**Records shown:**
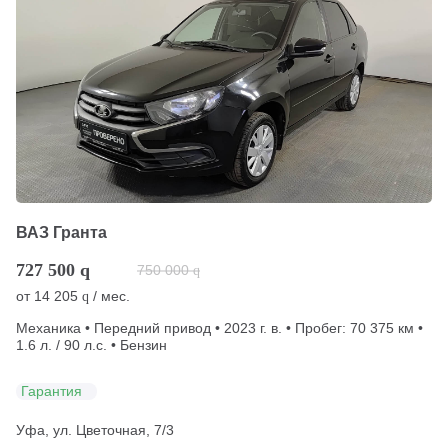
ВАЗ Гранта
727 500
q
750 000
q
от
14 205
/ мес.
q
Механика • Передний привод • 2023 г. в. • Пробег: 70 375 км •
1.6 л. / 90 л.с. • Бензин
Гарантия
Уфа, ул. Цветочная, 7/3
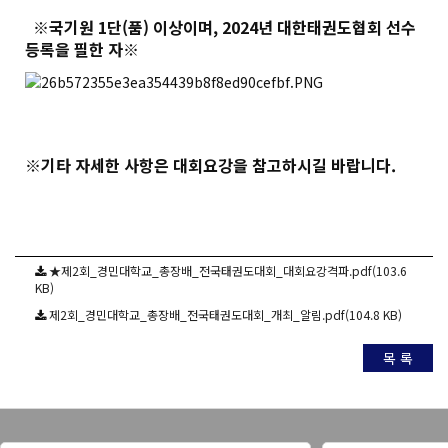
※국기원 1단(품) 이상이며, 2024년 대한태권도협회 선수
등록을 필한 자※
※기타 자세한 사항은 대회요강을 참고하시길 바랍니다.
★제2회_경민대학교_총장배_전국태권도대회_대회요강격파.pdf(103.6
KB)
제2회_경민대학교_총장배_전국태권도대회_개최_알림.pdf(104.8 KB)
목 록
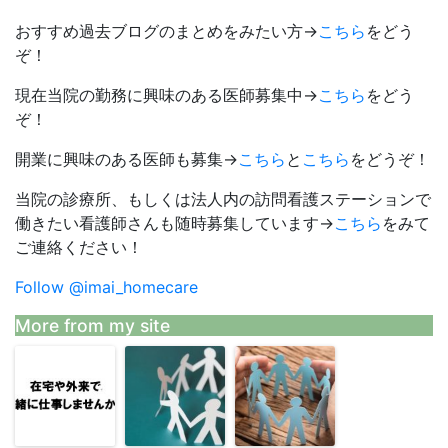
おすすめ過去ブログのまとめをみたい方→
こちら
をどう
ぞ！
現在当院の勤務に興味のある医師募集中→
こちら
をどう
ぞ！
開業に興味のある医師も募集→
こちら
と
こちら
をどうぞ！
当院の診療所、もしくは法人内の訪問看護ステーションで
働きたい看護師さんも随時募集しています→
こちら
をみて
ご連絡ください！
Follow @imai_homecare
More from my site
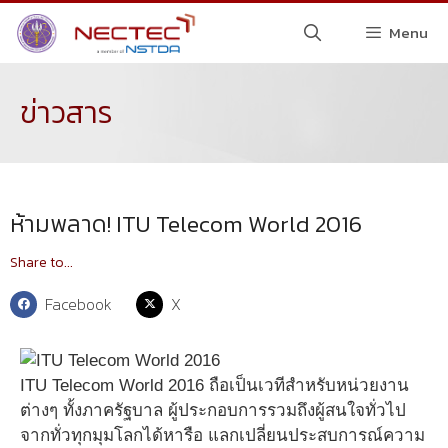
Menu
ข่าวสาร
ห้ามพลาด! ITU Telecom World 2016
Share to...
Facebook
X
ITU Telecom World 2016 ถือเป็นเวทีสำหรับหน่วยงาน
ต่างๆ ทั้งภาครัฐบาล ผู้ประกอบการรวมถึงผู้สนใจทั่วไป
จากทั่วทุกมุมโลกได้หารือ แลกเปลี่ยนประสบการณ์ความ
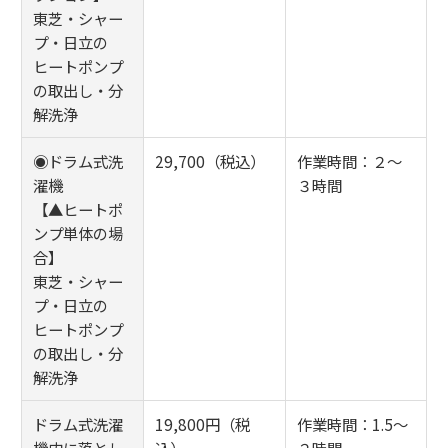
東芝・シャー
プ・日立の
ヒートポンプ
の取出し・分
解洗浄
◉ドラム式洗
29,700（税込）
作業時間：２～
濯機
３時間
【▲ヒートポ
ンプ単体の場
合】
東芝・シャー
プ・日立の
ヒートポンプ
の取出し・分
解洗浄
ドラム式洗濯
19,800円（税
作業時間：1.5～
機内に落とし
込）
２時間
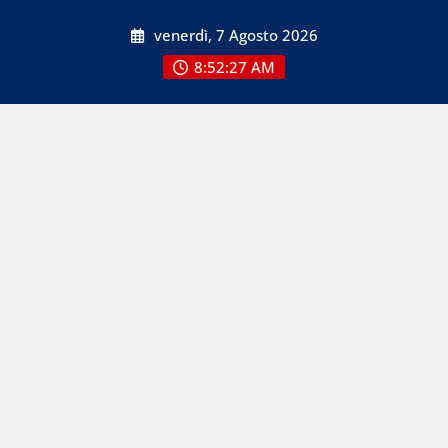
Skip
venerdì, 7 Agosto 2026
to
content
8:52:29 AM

--

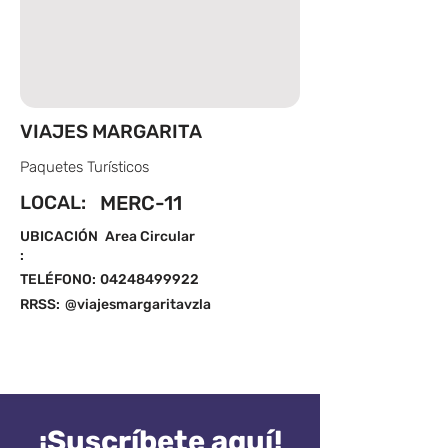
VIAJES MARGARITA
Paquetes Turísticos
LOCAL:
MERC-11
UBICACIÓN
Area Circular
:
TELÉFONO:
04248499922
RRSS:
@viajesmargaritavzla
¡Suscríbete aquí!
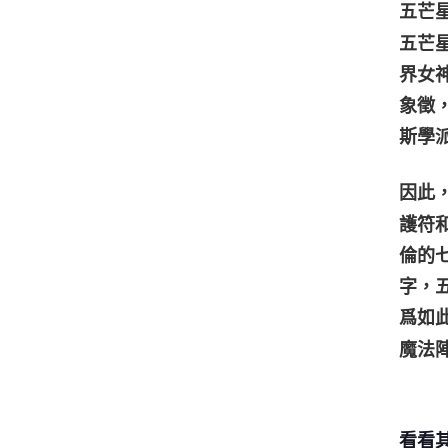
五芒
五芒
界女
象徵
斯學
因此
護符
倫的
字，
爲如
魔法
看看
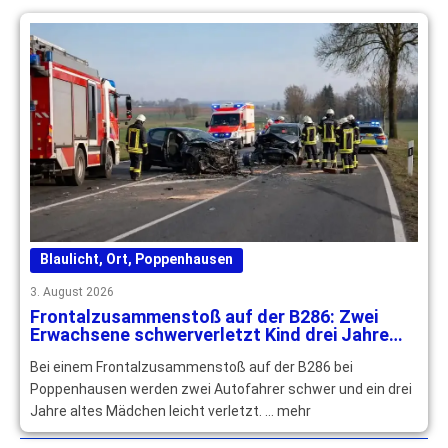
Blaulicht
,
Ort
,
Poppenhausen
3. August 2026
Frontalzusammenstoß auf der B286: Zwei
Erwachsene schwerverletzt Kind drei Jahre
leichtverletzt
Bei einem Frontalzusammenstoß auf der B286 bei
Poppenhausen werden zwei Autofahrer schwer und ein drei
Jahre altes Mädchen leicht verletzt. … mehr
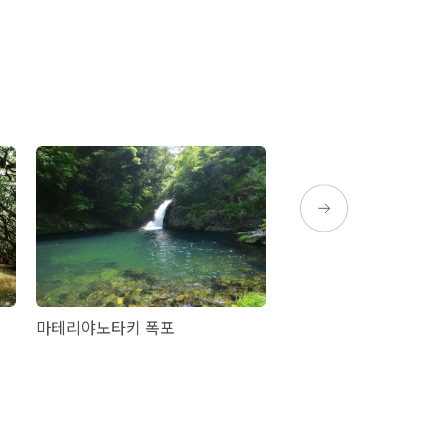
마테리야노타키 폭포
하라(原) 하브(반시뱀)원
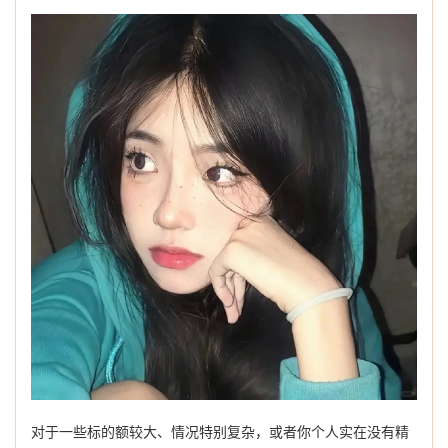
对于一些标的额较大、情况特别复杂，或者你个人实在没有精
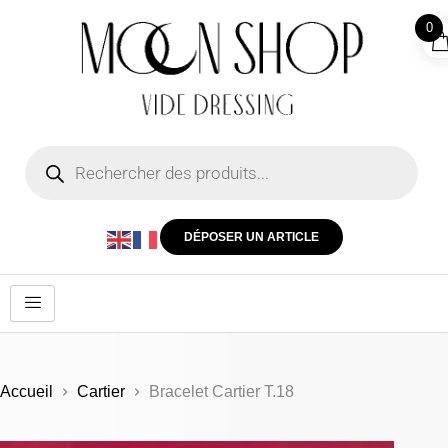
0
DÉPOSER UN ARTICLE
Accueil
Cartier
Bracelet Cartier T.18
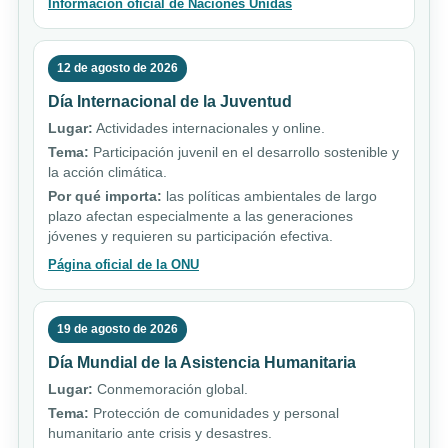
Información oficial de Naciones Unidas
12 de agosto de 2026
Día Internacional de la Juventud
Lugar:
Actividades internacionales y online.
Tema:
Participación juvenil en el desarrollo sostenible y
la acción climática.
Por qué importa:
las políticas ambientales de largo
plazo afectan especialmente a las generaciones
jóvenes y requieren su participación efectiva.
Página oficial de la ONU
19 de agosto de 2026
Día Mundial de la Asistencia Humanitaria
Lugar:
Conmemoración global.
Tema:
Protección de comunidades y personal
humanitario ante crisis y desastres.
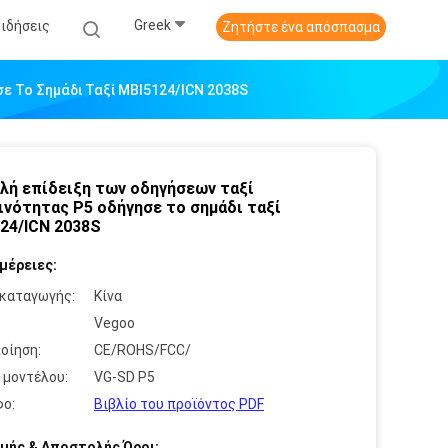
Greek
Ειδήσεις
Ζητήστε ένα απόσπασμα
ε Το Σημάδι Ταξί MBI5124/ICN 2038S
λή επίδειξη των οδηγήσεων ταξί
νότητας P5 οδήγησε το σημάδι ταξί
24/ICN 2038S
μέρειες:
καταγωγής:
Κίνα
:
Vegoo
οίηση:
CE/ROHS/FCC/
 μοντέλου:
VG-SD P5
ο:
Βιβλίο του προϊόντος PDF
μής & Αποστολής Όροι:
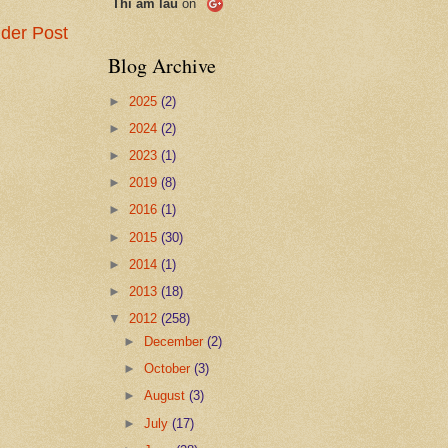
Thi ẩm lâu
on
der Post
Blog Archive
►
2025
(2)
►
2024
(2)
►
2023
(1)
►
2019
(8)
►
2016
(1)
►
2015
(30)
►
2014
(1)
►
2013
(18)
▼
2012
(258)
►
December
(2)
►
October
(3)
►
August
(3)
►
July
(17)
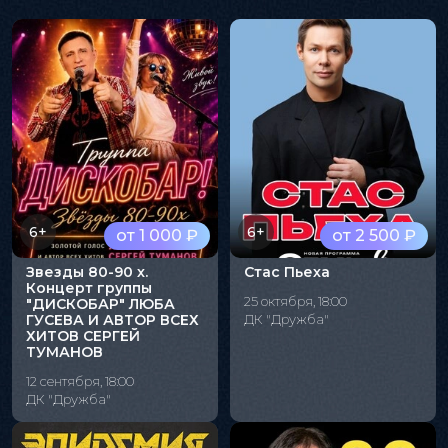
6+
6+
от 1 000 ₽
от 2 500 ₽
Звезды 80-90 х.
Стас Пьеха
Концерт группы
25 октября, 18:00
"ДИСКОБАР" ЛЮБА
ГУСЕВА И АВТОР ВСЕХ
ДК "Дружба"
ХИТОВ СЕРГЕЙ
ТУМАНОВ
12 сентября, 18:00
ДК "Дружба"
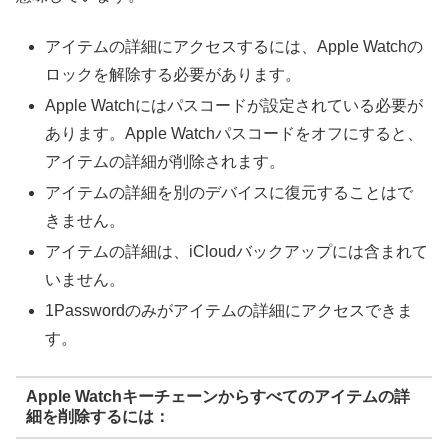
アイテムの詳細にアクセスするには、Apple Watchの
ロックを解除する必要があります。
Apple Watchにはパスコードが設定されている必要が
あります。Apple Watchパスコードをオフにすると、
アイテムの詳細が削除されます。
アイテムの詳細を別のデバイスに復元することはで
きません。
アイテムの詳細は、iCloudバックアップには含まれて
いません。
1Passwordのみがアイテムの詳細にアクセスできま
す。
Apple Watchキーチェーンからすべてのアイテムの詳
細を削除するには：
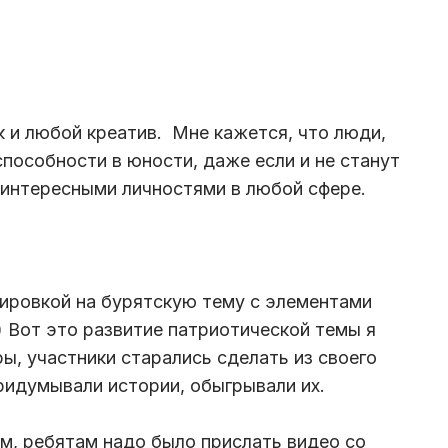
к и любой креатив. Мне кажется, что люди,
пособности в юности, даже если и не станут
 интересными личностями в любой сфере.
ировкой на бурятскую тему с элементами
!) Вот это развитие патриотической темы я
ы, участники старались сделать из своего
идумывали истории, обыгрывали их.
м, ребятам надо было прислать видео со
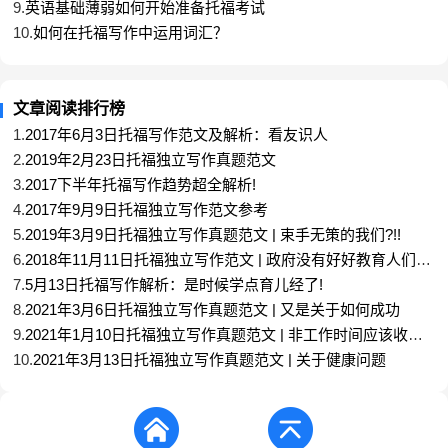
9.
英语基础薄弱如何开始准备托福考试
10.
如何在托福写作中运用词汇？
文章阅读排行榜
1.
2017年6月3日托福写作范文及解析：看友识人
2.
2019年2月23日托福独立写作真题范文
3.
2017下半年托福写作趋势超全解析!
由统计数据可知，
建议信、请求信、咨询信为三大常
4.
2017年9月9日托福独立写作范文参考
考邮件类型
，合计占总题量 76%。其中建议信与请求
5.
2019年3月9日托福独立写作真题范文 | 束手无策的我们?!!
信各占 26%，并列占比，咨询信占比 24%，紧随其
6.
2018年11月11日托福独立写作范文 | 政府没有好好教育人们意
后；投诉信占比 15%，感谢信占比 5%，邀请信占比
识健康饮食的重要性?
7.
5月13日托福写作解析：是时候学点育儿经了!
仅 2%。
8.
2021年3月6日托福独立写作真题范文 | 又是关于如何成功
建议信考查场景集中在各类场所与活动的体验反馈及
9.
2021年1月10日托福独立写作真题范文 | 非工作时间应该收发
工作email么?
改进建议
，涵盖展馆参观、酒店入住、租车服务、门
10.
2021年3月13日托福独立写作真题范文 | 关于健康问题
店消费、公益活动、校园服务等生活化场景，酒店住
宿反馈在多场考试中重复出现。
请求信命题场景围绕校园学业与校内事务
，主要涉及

**Work required:**
Would you please copy all lines in the data that contain the word "любой"?

**Problem solution:**
к и любой креатив. Мне кажется, что люди,
 интересными личностями в любой сфере.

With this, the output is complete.